Capturing elephants for relocation, Malawi 2007. Credit: Bradley Schroder – © All Rights Reserved.

What’s the worst thing about your job?

It is difficult for me to find worst things about my work. If I think really hard about it, the worst thing is being so far away from family and friends but more especially family.

What is your proudest achievement in your job or conservation career so far?

This is a very difficult question to answer as I have had so many proud moments in respect to achievements made not purely by me but me and my various teams of amazing staff. I have just loved being involved in all the work I have done. I guess one of the proudest moments is yet to come and that will be when I finally complete my PhD.

Black rhino capture, South Africa 2018. Credit: Bradley Schroder – © All Rights Reserved.

What advice would you give to someone looking to get involved in conservation?

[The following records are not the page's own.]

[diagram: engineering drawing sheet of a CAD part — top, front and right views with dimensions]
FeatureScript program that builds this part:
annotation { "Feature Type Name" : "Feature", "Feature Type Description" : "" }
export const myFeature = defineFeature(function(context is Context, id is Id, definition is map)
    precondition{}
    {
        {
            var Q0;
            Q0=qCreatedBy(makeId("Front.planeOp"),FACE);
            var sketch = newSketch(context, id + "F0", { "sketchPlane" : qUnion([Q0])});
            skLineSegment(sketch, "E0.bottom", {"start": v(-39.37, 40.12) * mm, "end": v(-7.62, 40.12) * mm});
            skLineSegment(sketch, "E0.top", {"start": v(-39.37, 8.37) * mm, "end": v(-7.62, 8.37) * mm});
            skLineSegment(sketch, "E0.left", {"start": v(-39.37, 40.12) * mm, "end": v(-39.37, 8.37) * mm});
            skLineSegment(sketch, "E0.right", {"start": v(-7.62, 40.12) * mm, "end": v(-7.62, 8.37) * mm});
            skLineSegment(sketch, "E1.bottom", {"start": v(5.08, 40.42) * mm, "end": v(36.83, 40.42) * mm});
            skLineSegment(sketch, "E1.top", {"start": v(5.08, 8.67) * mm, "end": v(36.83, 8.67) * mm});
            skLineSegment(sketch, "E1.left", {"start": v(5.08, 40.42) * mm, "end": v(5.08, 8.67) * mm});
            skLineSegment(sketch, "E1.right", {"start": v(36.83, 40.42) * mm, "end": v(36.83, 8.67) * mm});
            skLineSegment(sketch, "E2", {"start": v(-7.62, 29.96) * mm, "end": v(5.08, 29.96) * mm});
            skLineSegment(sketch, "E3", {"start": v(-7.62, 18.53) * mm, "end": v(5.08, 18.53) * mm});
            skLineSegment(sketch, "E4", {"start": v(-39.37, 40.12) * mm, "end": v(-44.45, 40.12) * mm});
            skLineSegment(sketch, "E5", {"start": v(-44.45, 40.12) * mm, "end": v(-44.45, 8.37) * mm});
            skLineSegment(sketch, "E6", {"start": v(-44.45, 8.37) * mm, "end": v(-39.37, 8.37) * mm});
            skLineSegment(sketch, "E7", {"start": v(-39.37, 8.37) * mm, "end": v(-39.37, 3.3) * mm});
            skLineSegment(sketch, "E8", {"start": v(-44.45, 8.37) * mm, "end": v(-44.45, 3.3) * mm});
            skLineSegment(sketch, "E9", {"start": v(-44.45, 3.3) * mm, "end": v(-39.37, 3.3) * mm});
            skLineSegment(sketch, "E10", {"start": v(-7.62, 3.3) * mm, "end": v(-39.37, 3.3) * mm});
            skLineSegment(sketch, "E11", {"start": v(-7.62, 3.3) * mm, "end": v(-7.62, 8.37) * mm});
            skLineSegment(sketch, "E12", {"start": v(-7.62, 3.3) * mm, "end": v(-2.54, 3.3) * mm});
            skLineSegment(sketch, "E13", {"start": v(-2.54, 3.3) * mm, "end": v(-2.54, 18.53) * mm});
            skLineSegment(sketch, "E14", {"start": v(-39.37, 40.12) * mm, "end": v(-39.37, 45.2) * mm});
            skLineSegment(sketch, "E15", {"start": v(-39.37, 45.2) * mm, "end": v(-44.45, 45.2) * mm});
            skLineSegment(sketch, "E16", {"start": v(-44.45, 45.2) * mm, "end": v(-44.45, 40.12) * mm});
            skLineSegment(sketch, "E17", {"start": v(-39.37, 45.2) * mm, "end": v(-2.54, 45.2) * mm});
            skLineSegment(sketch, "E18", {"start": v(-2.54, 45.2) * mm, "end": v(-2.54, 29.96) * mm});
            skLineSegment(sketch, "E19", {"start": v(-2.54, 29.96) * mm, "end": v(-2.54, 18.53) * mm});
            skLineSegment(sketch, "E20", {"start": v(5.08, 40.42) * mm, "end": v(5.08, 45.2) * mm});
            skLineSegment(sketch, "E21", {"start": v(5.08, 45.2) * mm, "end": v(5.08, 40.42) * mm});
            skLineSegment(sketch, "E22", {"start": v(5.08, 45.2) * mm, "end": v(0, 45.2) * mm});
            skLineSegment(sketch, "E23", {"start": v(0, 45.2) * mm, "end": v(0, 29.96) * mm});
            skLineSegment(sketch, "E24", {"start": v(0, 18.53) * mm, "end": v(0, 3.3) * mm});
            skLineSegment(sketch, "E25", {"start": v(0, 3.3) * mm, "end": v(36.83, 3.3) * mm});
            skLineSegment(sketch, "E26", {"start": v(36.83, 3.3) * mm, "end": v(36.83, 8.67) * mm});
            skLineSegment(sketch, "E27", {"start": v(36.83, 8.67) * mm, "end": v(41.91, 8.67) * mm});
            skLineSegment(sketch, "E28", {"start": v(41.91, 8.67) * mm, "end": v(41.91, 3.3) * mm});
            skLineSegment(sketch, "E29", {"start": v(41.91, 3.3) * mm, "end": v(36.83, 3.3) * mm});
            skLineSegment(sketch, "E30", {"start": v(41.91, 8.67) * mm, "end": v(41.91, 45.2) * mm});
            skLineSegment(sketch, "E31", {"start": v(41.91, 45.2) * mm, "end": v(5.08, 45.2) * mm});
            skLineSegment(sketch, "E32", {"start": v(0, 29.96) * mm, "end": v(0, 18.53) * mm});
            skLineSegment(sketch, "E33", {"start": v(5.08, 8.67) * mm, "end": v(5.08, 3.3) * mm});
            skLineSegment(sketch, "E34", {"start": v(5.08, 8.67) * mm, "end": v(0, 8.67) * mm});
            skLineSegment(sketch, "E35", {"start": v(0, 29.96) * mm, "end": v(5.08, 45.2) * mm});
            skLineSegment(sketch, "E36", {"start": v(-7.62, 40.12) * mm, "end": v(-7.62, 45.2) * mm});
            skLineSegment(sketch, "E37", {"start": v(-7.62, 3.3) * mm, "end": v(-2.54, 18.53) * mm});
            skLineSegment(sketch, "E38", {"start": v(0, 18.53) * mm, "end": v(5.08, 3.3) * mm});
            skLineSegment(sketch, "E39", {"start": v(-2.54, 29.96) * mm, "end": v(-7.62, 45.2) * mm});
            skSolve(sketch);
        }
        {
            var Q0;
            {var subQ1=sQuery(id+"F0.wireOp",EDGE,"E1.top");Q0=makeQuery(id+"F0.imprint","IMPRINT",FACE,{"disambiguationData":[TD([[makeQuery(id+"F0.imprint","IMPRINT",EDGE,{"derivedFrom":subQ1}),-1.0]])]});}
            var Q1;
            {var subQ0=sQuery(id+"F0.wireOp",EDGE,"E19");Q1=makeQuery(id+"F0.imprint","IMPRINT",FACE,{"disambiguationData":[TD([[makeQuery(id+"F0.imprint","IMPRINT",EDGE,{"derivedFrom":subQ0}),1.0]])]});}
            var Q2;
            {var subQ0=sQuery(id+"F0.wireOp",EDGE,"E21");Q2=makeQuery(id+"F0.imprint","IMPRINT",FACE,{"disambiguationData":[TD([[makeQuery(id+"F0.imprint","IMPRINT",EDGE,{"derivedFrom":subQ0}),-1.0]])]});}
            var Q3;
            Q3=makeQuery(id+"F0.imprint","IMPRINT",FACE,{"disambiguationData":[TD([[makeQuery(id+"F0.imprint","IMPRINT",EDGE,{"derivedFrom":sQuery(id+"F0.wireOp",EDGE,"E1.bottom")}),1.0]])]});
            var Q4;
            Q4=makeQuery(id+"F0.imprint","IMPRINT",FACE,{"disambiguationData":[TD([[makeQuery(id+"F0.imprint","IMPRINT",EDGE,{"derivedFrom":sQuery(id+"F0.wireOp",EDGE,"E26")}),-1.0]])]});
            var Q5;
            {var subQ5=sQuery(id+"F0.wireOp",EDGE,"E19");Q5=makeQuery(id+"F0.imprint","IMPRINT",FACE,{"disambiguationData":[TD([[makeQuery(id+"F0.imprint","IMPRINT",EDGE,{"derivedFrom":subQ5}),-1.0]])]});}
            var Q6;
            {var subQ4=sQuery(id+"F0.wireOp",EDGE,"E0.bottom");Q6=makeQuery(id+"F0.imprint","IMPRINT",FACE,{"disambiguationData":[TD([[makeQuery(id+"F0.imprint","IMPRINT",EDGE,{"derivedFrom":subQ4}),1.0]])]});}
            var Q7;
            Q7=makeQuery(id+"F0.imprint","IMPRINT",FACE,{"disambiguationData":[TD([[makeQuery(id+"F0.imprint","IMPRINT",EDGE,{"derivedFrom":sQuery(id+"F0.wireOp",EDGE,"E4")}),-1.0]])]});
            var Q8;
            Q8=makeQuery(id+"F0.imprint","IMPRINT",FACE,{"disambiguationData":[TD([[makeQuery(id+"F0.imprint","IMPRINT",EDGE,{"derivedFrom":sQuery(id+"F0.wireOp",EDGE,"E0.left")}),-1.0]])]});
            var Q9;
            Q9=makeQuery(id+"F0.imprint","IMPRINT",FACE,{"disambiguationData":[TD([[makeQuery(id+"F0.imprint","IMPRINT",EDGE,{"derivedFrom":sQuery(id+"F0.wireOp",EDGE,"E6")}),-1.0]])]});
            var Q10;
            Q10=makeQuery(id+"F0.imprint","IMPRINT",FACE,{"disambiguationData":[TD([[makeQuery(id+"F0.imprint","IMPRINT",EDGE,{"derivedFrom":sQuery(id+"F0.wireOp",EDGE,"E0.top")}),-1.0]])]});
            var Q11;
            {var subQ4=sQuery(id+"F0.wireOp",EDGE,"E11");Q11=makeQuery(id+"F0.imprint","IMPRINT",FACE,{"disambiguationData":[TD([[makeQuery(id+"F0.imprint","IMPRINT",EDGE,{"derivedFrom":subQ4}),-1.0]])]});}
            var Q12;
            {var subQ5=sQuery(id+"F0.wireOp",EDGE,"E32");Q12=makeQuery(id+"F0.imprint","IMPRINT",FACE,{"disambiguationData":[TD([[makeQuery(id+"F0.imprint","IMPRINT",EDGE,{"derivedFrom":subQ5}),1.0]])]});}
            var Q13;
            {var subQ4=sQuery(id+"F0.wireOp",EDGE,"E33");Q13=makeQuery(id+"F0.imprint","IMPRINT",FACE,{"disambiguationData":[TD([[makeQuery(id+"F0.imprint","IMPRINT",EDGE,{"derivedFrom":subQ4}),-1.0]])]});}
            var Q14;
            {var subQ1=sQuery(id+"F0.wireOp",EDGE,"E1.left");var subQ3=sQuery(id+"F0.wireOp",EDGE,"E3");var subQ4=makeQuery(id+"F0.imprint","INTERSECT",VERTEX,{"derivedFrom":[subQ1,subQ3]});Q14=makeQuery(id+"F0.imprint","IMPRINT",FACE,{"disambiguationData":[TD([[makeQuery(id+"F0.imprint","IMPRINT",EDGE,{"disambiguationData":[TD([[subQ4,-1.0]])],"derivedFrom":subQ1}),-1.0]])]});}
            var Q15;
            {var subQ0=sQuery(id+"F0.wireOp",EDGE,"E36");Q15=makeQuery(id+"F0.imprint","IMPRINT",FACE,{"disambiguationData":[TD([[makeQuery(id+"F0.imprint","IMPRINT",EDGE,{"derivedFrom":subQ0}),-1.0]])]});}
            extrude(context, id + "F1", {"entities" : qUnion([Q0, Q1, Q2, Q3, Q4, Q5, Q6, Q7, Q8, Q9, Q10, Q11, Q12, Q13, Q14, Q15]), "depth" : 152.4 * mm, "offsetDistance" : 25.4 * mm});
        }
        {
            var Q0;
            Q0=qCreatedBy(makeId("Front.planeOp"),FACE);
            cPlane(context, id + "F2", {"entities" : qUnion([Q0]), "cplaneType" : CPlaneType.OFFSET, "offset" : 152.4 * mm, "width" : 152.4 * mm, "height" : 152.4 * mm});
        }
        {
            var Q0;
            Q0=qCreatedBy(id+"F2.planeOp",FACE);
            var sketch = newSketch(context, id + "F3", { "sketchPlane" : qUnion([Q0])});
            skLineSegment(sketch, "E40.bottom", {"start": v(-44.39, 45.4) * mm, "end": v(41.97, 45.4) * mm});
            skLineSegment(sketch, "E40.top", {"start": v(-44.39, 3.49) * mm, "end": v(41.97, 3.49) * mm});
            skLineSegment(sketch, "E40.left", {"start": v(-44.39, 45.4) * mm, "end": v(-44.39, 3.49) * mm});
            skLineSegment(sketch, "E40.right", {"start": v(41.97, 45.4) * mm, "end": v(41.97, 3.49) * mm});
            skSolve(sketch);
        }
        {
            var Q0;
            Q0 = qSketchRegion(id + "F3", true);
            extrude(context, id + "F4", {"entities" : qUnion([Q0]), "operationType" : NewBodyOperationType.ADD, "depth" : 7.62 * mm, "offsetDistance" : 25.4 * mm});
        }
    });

The most important advice I can give is that you must understand that conservation is a lifestyle. This means that it is certainly not always an easy way to go in life but if you are passionate about the wilderness areas and making a difference, get involved. It is extremely important to work hard, learn from your mistakes and continue with studies whilst getting experience. The biggest downfall in conservation in my personal opinion is that people do not like to share information and yet information is the most valuable asset we have in every field of life, so learn and share as we all want the same results at the end of the day.